(Input data begins)
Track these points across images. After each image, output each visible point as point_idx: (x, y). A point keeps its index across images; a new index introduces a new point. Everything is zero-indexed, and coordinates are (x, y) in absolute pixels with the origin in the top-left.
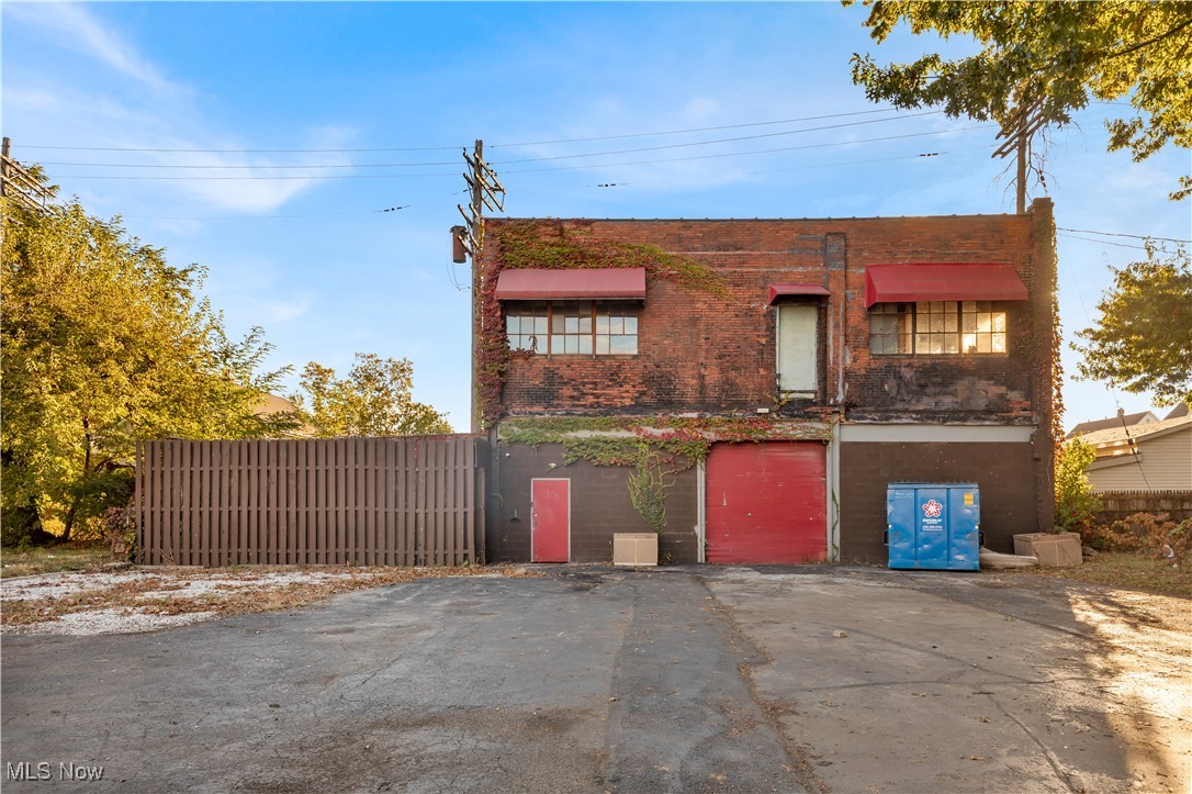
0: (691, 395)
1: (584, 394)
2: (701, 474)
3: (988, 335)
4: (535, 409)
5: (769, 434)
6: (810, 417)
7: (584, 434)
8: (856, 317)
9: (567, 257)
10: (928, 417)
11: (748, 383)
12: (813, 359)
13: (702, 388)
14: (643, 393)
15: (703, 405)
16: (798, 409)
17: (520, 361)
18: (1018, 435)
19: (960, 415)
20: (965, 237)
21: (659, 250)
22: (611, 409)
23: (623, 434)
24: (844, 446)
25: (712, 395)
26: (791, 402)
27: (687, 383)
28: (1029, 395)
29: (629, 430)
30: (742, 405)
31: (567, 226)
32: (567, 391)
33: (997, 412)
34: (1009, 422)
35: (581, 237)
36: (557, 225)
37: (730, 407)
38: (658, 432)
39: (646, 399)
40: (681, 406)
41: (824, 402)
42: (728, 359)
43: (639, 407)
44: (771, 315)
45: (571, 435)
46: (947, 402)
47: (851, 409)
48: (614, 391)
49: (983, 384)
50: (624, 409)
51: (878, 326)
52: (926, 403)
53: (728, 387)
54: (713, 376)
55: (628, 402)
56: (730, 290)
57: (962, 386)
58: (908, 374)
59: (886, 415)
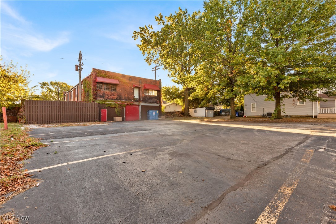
0: (124, 98)
1: (109, 97)
2: (125, 109)
3: (155, 93)
4: (101, 98)
5: (133, 104)
6: (138, 102)
7: (109, 103)
8: (143, 90)
9: (107, 76)
10: (150, 103)
11: (131, 97)
12: (138, 95)
13: (125, 97)
14: (117, 97)
15: (125, 100)
16: (136, 101)
17: (99, 91)
18: (158, 105)
19: (153, 103)
20: (153, 82)
21: (120, 78)
22: (113, 99)
23: (115, 103)
24: (141, 105)
25: (126, 98)
26: (136, 100)
27: (123, 97)
28: (159, 101)
29: (115, 102)
30: (130, 100)
31: (106, 72)
32: (106, 96)
33: (156, 102)
34: (157, 104)
35: (109, 74)
36: (105, 71)
37: (129, 100)
38: (119, 103)
39: (118, 98)
40: (122, 99)
41: (139, 100)
42: (128, 94)
43: (117, 99)
44: (133, 89)
45: (107, 103)
46: (152, 101)
47: (143, 101)
48: (113, 97)
49: (155, 99)
50: (115, 99)
51: (145, 91)
52: (150, 101)
53: (128, 97)
54: (126, 96)
55: (115, 98)
56: (128, 85)
57: (153, 99)
58: (148, 97)
59: (146, 102)
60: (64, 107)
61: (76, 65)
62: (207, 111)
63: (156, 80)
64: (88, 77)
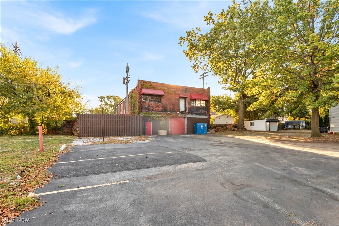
0: (169, 110)
1: (154, 109)
2: (170, 121)
3: (203, 104)
4: (146, 111)
5: (179, 116)
6: (184, 114)
7: (154, 115)
8: (189, 100)
9: (152, 87)
10: (197, 114)
11: (176, 108)
12: (184, 106)
13: (170, 109)
14: (162, 109)
15: (170, 111)
16: (182, 113)
17: (144, 103)
18: (206, 117)
19: (200, 114)
20: (201, 91)
21: (165, 88)
22: (158, 111)
23: (159, 115)
24: (188, 118)
25: (172, 110)
26: (181, 111)
27: (168, 108)
28: (208, 112)
29: (160, 115)
30: (175, 112)
31: (151, 83)
32: (151, 108)
33: (204, 114)
34: (206, 115)
35: (154, 85)
36: (150, 82)
37: (174, 112)
38: (164, 115)
39: (163, 110)
40: (167, 111)
41: (185, 112)
42: (173, 105)
43: (162, 111)
44: (179, 99)
45: (152, 115)
46: (199, 112)
47: (189, 113)
48: (158, 109)
49: (203, 110)
50: (160, 111)
51: (191, 102)
52: (197, 112)
53: (174, 109)
54: (172, 107)
55: (160, 110)
56: (174, 95)
57: (201, 110)
58: (195, 108)
59: (192, 114)
60: (111, 120)
61: (123, 78)
62: (268, 124)
63: (204, 88)
64: (134, 90)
(Input data ends)
What you are asked to do – Restate word for word every line from the top of the entries above to the line with "11: (748, 383)", inclusive, and skip any pictures.

The completed task –
Track these points across images. After each image, output each visible point as point_idx: (x, y). A point keeps its index across images; a new index introduces a new point. Everything is zero-indexed, and coordinates are (x, y) in absolute pixels with the origin in the top-left.
0: (691, 395)
1: (584, 394)
2: (701, 474)
3: (988, 335)
4: (535, 409)
5: (769, 434)
6: (810, 417)
7: (584, 434)
8: (856, 317)
9: (567, 257)
10: (928, 417)
11: (748, 383)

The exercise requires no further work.